The Uniting Church rightfully sees the inclusion of all people at the heart its purpose and values. But are our current practices in relation to COVID-19 promoting inclusion for those with ongoing serious risks from the virus?  And what are we prepared to do to care for people at risk in our church communities?

Seeking inclusion for people vulnerable to COVID-19 in our church communities is in fact very easy to do.  It can be as simple as like retaining/reinstating online options for people to participate in worship services and considering holding some services outdoors.  Being a church focused on inclusion means we should be at the forefront of modelling the health advice in relation to COVID-19. 

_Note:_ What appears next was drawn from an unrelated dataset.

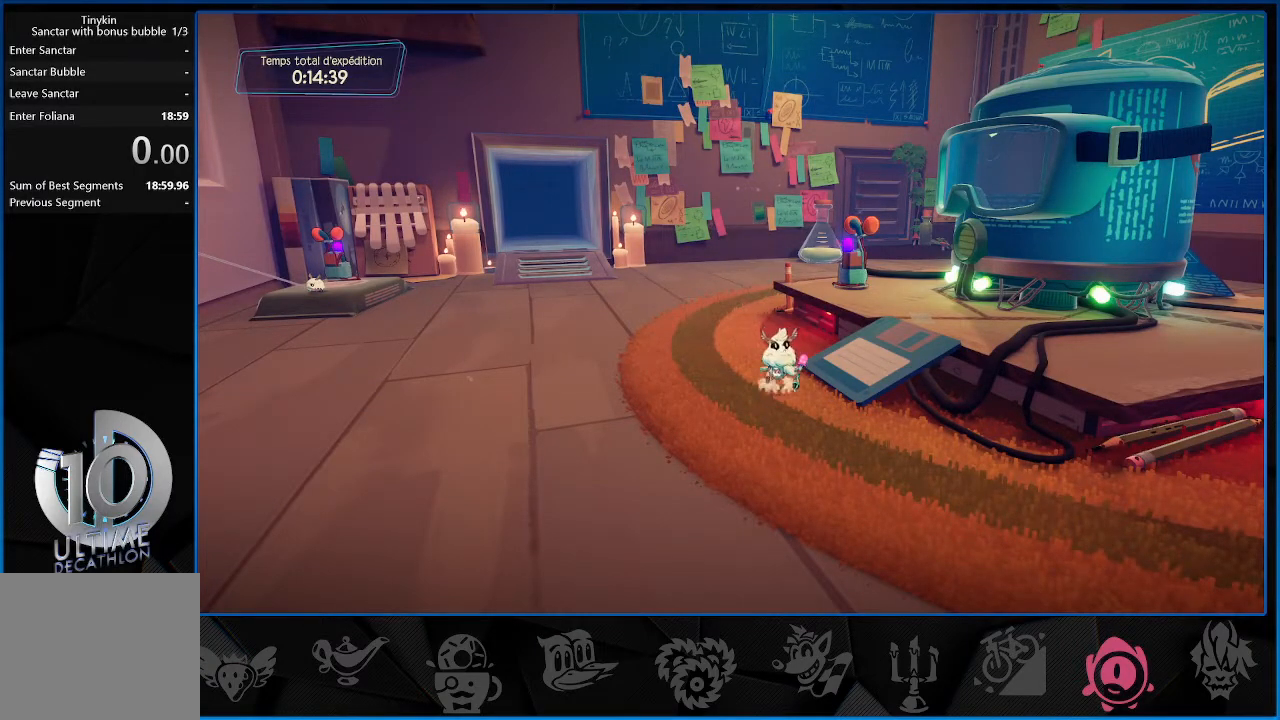
{"buttons": ["CROSS"], "left_stick": "center", "right_stick": "center", "events": [[67, "CROSS", "up"], [133, "CROSS", "down"], [183, "CROSS", "up"], [383, "CROSS", "down"], [433, "CROSS", "up"], [500, "CROSS", "down"]]}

This includes actively encouraging the use of high quality (N95) masks by providing them to members of the congregation and for mask usage to be modelled by ministers and congregation leadership. Additionally, congregations can reduce the risk of COVID-19 by seeking advice about ventilation of indoor spaces and purchasing portable HEPA purifiers (which significantly reduce the chances of COVID-19 transmission).

These measures cost us very little. But the cost of society and churches not being COVID-safe is considerable for those who remain highly vulnerable to the virus.